GM filed petitions seeking to avoid the recalls in November of 2016 and in January of 2017, but NHTSA has yet to rule on them. Until it makes a decision, GM is not required to recall the trucks and SUVs. The agency gave GM until Aug. 31, 2017 to do research on the inflators.
The company has said it will design replacement inflators so it’s ready if NHTSA decides the recalls have to be done.
NHTSA, the government’s highway safety watchdog agency, said in a statement that it “is reviewing all of the relevant data and information regarding the pending GM petitions and will issue a decision as soon as possible.”
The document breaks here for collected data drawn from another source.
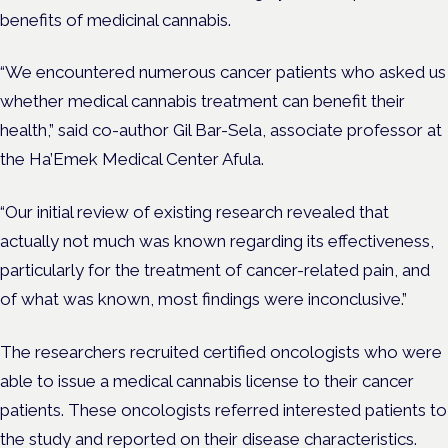
benefits of medicinal cannabis.
“We encountered numerous cancer patients who asked us
whether medical cannabis treatment can benefit their
health,” said co-author Gil Bar-Sela, associate professor at
the Ha’Emek Medical Center Afula.
“Our initial review of existing research revealed that
actually not much was known regarding its effectiveness,
particularly for the treatment of cancer-related pain, and
of what was known, most findings were inconclusive.”
The researchers recruited certified oncologists who were
able to issue a medical cannabis license to their cancer
patients. These oncologists referred interested patients to
the study and reported on their disease characteristics.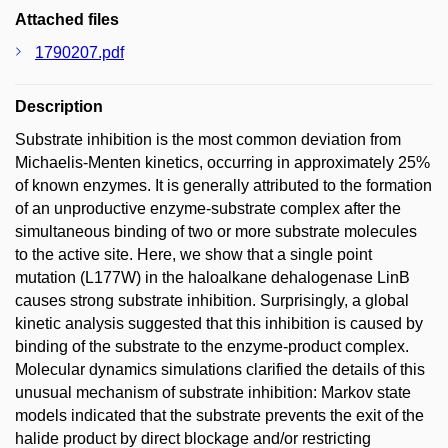
Attached files
1790207.pdf
Description
Substrate inhibition is the most common deviation from
Michaelis-Menten kinetics, occurring in approximately 25%
of known enzymes. It is generally attributed to the formation
of an unproductive enzyme-substrate complex after the
simultaneous binding of two or more substrate molecules
to the active site. Here, we show that a single point
mutation (L177W) in the haloalkane dehalogenase LinB
causes strong substrate inhibition. Surprisingly, a global
kinetic analysis suggested that this inhibition is caused by
binding of the substrate to the enzyme-product complex.
Molecular dynamics simulations clarified the details of this
unusual mechanism of substrate inhibition: Markov state
models indicated that the substrate prevents the exit of the
halide product by direct blockage and/or restricting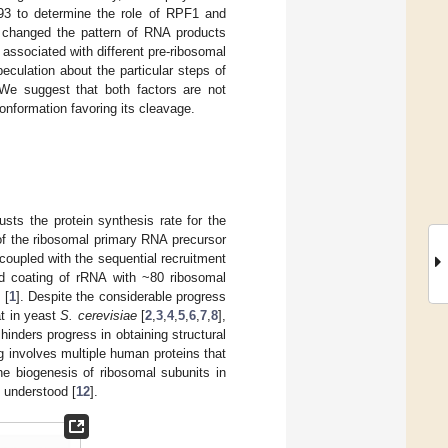
93 to determine the role of RPF1 and
 changed the pattern of RNA products
ssociated with different pre-ribosomal
peculation about the particular steps of
We suggest that both factors are not
conformation favoring its cleavage.
sts the protein synthesis rate for the
 of the ribosomal primary RNA precursor
 coupled with the sequential recruitment
d coating of rRNA with ~80 ribosomal
 [
1
]. Despite the considerable progress
at in yeast
S. cerevisiae
[
2
,
3
,
4
,
5
,
6
,
7
,
8
],
inders progress in obtaining structural
 involves multiple human proteins that
the biogenesis of ribosomal subunits in
 understood [
12
].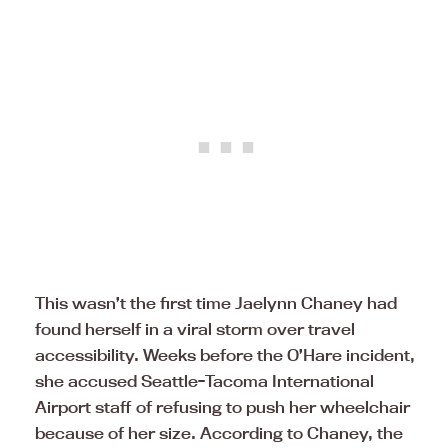
This wasn’t the first time Jaelynn Chaney had
found herself in a viral storm over travel
accessibility. Weeks before the O’Hare incident,
she accused Seattle-Tacoma International
Airport staff of refusing to push her wheelchair
because of her size. According to Chaney, the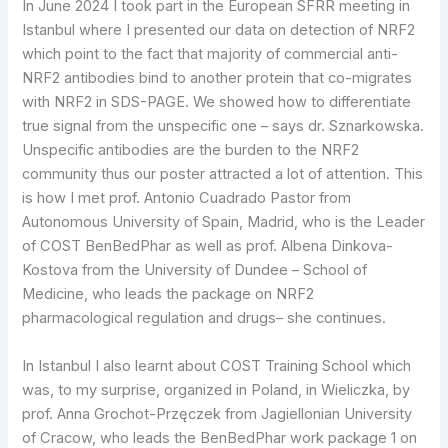
In June 2024 I took part in the European SFRR meeting in
Istanbul where I presented our data on detection of NRF2
which point to the fact that majority of commercial anti-
NRF2 antibodies bind to another protein that co-migrates
with NRF2 in SDS-PAGE. We showed how to differentiate
true signal from the unspecific one – says dr. Sznarkowska.
Unspecific antibodies are the burden to the NRF2
community thus our poster attracted a lot of attention. This
is how I met prof. Antonio Cuadrado Pastor from
Autonomous University of Spain, Madrid, who is the Leader
of COST BenBedPhar as well as prof. Albena Dinkova-
Kostova from the University of Dundee – School of
Medicine, who leads the package on NRF2
pharmacological regulation and drugs– she continues.
In Istanbul I also learnt about COST Training School which
was, to my surprise, organized in Poland, in Wieliczka, by
prof. Anna Grochot-Przęczek from Jagiellonian University
of Cracow, who leads the BenBedPhar work package 1 on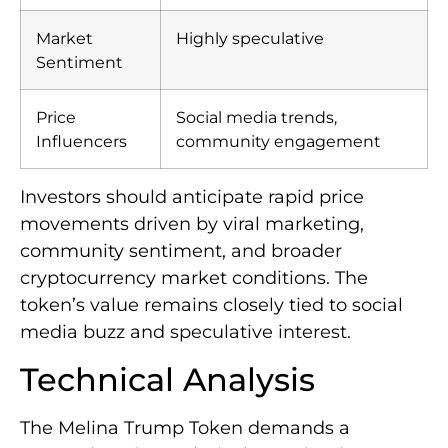
Market
Highly speculative
Sentiment
Price
Social media trends,
Influencers
community engagement
Investors should anticipate rapid price
movements driven by viral marketing,
community sentiment, and broader
cryptocurrency market conditions. The
token’s value remains closely tied to social
media buzz and speculative interest.
Technical Analysis
The Melina Trump Token demands a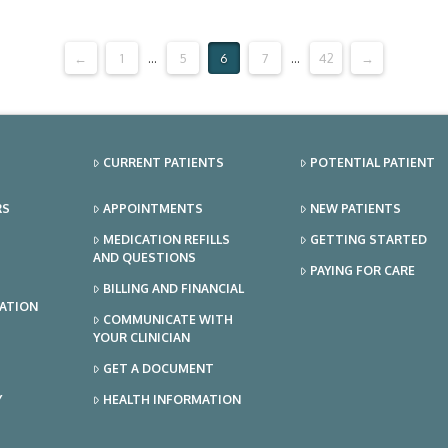
←
1
...
5
6
7
...
42
→
CURRENT PATIENTS
POTENTIAL PATIENT
RS
APPOINTMENTS
NEW PATIENTS
MEDICATION REFILLS
GETTING STARTED
AND QUESTIONS
PAYING FOR CARE
BILLING AND FINANCIAL
TATION
COMMUNICATE WITH
YOUR CLINICIAN
GET A DOCUMENT
Y
HEALTH INFORMATION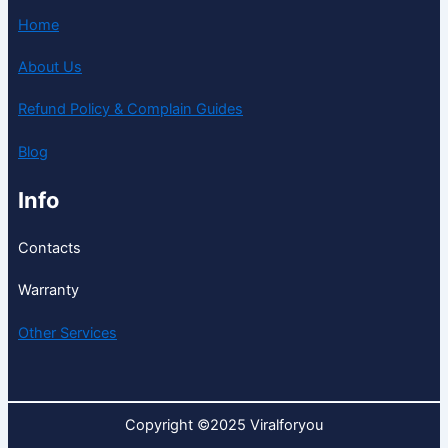
Home
About Us
Refund Policy & Complain Guides
Blog
Info
Contacts
Warranty
Other Services
Copyright ©2025 Viralforyou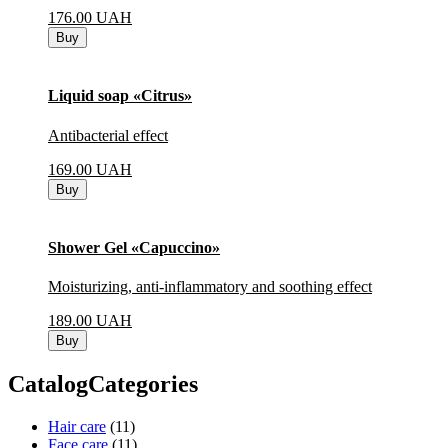
176.00
UAH
Buy
Liquid soap «Citrus»
Antibacterial effect
169.00
UAH
Buy
Shower Gel «Capuccino»
Moisturizing, anti-inflammatory and soothing effect
189.00
UAH
Buy
CatalogCategories
Hair care
(11)
Face care
(11)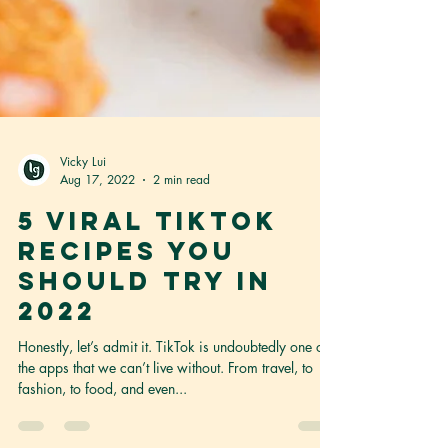
Vicky Lui
Aug 17, 2022
2 min read
5 Viral TikTok
Recipes You
Should Try in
Curtis White, of Elizabethtown, Kentucky, near Louisville, who owns a 2007 Chevrolet Suburban SUV, called GM’s actions a “corporate cover-up.” The inflator on White’s SUV was recalled in 2016, but his dealer tells him nothing can be done to fix it. “They do everything they can to avoid doing anything to help people,” the 71-year-old retiree said.
Since the Suburban is his only vehicle, White says he has to let people ride in the front passenger seat. “It’s still scary,” he said. He’s also upset with NHTSA because it hasn’t made a decision. “I don’t think the government does anything with any sense of urgency at all,” White said on Wednesday.
Ford and Mazda also have petitioned NHTSA to escape from recalls involving about 3 million vehicles, mostly made by Ford, but no ruling has been made yet.
As of Jan. 5, automakers had recalled 40.1 million inflators, according to NHTSA’s website. Of those, only about 53 percent had been replaced, despite the risk of injury or death. Problems with the inflators date to 2001.
The GM recalls cover two of its top-selling models, the Chevrolet Silverado and GMC Sierra pickup trucks. Also included are big SUVS such as the Chevrolet Tahoe, GMC Yukon and Cadillac Escalade.
GM spokesman Tom Wilkinson would not comment Wednesday, deferring to paperwork the company has filed with NHTSA.
GM hired Orbital ATK, a Virginia rocket science firm that determined the cause of Takata’s airbag explosions, to test its truck inflators. As of December, Orbital ATK had checked 648 GM inflators by simulating heat and humidity cycles, finding that they would perform as designed for 30 years, according to GM. The automaker said that in 4,907 more inflators tested in labs and in 63,000 airbag deployments on real roads, none of the truck and SUV inflators malfunctioned.
GM also said its trucks have solar-absorbing glass that holds down cabin temperatures, keeping the inflators cooler and reducing hot-and-cold cycles that cause the ammonium nitrate to deteriorate.